In realtà non ci ho mai pensato (ride). Credo che la musica che ho composto abbia sempre cercato di fare un servizio a quello che la sceneggiatura racconta, così come l’evolversi dei suoi protagonisti. Sicuramente ci sono dei momenti in cui cerco di mettere in risalto ciò che Lady Whistledown sta effettivamente tramando, ma penso che a parte questo sia importante per me mettere in risalto tutto, e non solo quelle che possono essere le trame nascoste.
Hai esordito nel mondo cinematografico con Green Book, film fortemente musicale, legato a un certo genere di composizione. Come pensi si sia evoluta la tua idea di musica per il cinema negli anni, avendo lavorato anche a tante serie tv?
Ottima domanda. Oggi penso di fidarmi molto del mio istinto, è qualcosa su cui ho sempre contato.
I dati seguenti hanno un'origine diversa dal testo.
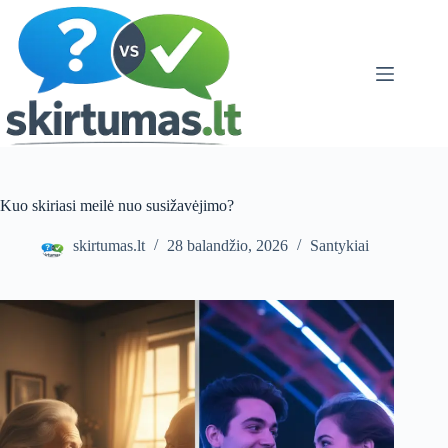
Skip
to
content
Kuo skiriasi meilė nuo susižavėjimo?
skirtumas.lt
28 balandžio, 2026
Santykiai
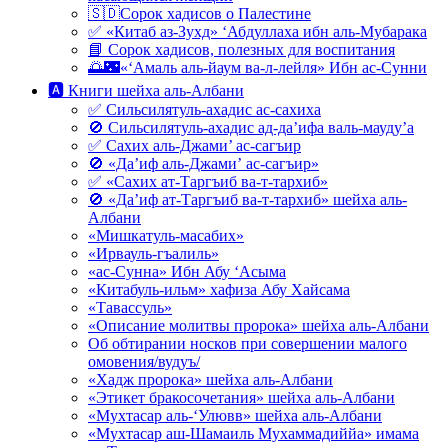
🇸🇩Сорок хадисов о Палестине
✅ «Китаб аз-Зухд» ‘Абдуллаха ибн аль-Мубарака
📘 Сорок хадисов, полезных для воспитания
🌅🌃«‘Амаль аль-йаум ва-л-лейля» Ибн ас-Сунни
🅰 Книги шейха аль-Албани
✅ Сильсилятуль-ахадис ас-сахиха
🚫 Сильсилятуль-ахадис ад-да’ифа валь-мауду’а
✅ Сахих аль-Джами’ ас-сагъир
🚫 «Да’иф аль-Джами’ ас-сагъир»
✅ «Сахих ат-Таргъиб ва-т-тархиб»
🚫 «Да’иф ат-Таргъиб ва-т-тархиб» шейха аль-
Албани
«Мишкатуль-масабих»
«Ирвауль-гъалиль»
«ас-Сунна» Ибн Абу ‘Асыма
«Китабуль-ильм» хафиза Абу Хайсама
«Тавассуль»
«Описание молитвы пророка» шейха аль-Албани
Об обтирании носков при совершении малого
омовения/вудуъ/
«Хадж пророка» шейха аль-Албани
«Этикет бракосочетания» шейха аль-Албани
«Мухтасар аль-‘Улювв» шейха аль-Албани
«Мухтасар аш-Шамаиль Мухаммадиййа» имама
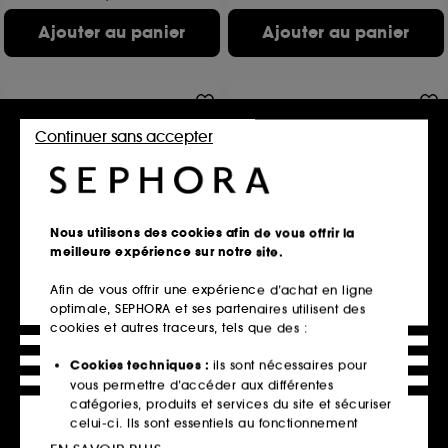
Ajouter au panier
Ajouter au panier
Continuer sans accepter
Nous utilisons des cookies afin de vous offrir la
meilleure expérience sur notre site.
DIOR
GUERLAIN
Dior Solar La Crème
Eau de Guerlain
Afin de vous offrir une expérience d’achat en ligne
Protectrice Visage SPF 50
Eau de Toilette
Crème Solaire Visage SPF 50
optimale, SEPHORA et ses partenaires utilisent des
28
cookies et autres traceurs, tels que des :
56
102,00€
36,00€
Prix d'origine : 136,00€
Cookies techniques :
ils sont nécessaires pour
Prix d'origine : 48,00€
102,00€
/
100ml
vous permettre d’accéder aux différentes
72,00€
/
100ml
catégories, produits et services du site et sécuriser
celui-ci. Ils sont essentiels au fonctionnement
Ajouter au panier
Ajouter au panier
technique du site et ne peuvent être désactivés.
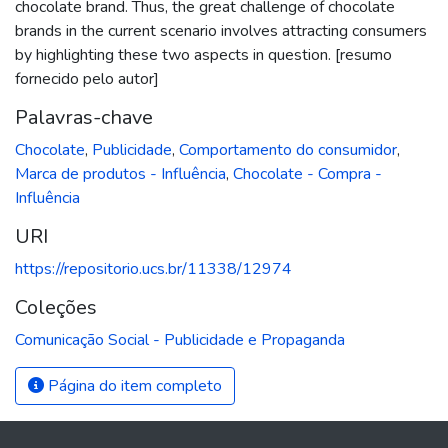
chocolate brand. Thus, the great challenge of chocolate
brands in the current scenario involves attracting consumers
by highlighting these two aspects in question. [resumo
fornecido pelo autor]
Palavras-chave
Chocolate
,
Publicidade
,
Comportamento do consumidor
,
Marca de produtos - Influência
,
Chocolate - Compra -
Influência
URI
https://repositorio.ucs.br/11338/12974
Coleções
Comunicação Social - Publicidade e Propaganda
Página do item completo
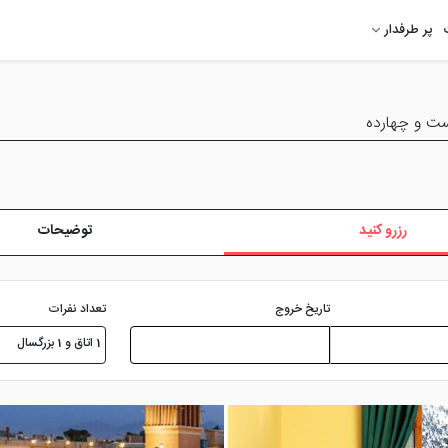
پر طرفدار
ست و چهارده
رزرو کنید
توضیحات
تعداد نفرات
تاریخ خروج
1 اتاق و 1 بزرگسال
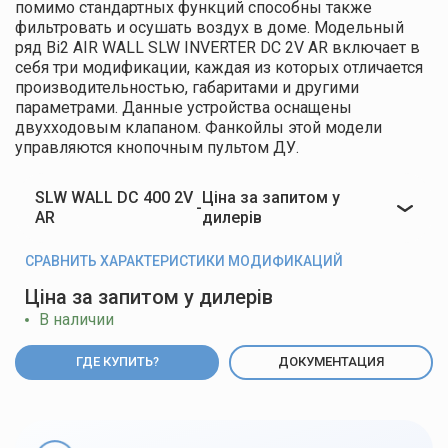
помимо стандартных функций способны также
фильтровать и осушать воздух в доме. Модельный
ряд Bi2 AIR WALL SLW INVERTER DC 2V AR включает в
себя три модификации, каждая из которых отличается
производительностью, габаритами и другими
параметрами. Данные устройства оснащены
двухходовым клапаном. Фанкойлы этой модели
управляются кнопочным пультом ДУ.
SLW WALL DC 400 2V
Ціна за запитом у
-
AR
дилерів
СРАВНИТЬ ХАРАКТЕРИСТИКИ МОДИФИКАЦИЙ
Ціна за запитом у дилерів
В наличии
ГДЕ КУПИТЬ?
ДОКУМЕНТАЦИЯ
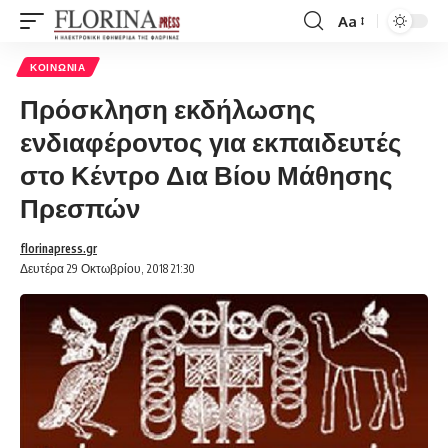
Aa
Font
Resizer
ΚΟΙΝΩΝΊΑ
Πρόσκληση εκδήλωσης
ενδιαφέροντος για εκπαιδευτές
στο Κέντρο Δια Βίου Μάθησης
Πρεσπών
florinapress.gr
Δευτέρα 29 Οκτωβρίου, 2018 21:30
Ma in passato avevo un po’ di timore a lasciarmi andare e avere tutte queste esperienze. Imparare così tanto da ciascuno di questi progetti e con ciascuno dei miei collaboratori mi ha portato nel tempo a fidarmi molto di più di ciò che istintivamente l’immagine poteva trasmettermi subito a livello musicale. Quindi penso che si tratti in gran parte di avere imparato a lasciarmi guidare, così da far crescere anche il mio rapporto con i registi. Un altro aspetto che si è decisamente evoluto nella mia formazione come compositore di musica per lo schermo è stato comprendere cosa i registi intendano rappresentare quando vogliono raccontare una storia, cosa vogliono dire. E poterlo comprendere mi permette di sapere perfettamente dove poter operare con la mia musica, cosa esaltare o meno.
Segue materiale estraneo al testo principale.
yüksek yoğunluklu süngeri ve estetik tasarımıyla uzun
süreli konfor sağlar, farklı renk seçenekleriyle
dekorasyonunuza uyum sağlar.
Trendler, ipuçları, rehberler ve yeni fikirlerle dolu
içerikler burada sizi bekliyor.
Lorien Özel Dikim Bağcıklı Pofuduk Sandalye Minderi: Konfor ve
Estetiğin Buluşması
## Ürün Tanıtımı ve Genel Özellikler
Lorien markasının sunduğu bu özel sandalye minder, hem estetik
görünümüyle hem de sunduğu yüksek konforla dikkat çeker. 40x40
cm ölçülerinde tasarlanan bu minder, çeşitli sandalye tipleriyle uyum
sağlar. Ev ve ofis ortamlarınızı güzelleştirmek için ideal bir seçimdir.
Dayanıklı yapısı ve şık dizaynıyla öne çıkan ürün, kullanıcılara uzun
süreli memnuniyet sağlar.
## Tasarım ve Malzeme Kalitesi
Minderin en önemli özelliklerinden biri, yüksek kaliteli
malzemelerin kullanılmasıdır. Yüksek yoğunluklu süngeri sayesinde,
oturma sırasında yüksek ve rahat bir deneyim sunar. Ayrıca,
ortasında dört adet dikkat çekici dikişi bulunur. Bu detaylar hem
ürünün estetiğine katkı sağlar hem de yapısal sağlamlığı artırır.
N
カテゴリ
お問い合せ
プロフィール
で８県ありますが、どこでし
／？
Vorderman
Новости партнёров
A marzo hai vinto il tuo primo Oscar come produttore e compositore per il miglior cortometraggio documentario, The Last Repair Shop, che mette in luce una storia meravigliosa: Los Angeles è oggi l’unica città dove si riparano gratuitamente gli strumenti musicali per tutti gli studenti delle scuole pubbliche. Come pensi che il percorso scolastico e quello accademico possano continuare a far crescere nuove voci nel mondo della composizione per il cinema?
Credo che diventare musicista aiuti tante persone sotto molti aspetti della vita che vanno ben oltre l’essere un musicista, come hai detto tu. Svolgere un compito difficile come può essere ad esempio riprodurre un brano e scomporlo in piccole parti eseguibili e renderle fruibili rispetto a quella che è la tua conoscenza in quel momento corrisponde perfettamente a quasi tutto quello che può accaderti nella vita. Ma anche l’idea di suonare con un gruppo di persone e imparare ad ascoltare qualcuno che è accanto a te e in sintonia con te si traduce molto bene in quella che potrebbe essere una conversazione e nell’ascolto delle persone con cui interagisci e parli. Quindi è stato davvero molto interessante poter mostrare questa storia che impersonifica la realtà musicale di Los Angeles: molte persone possono testimoniare di essere diventati degli esseri umani migliori mentre stavano imparando a suonare uno strumento. È stato davvero importante per noi poter mostrare come nell’educazione musicale non conti solo l’esercizio o la disciplina, ma soprattutto i benefici che queste persone ne trarranno potendola studiare liberamente.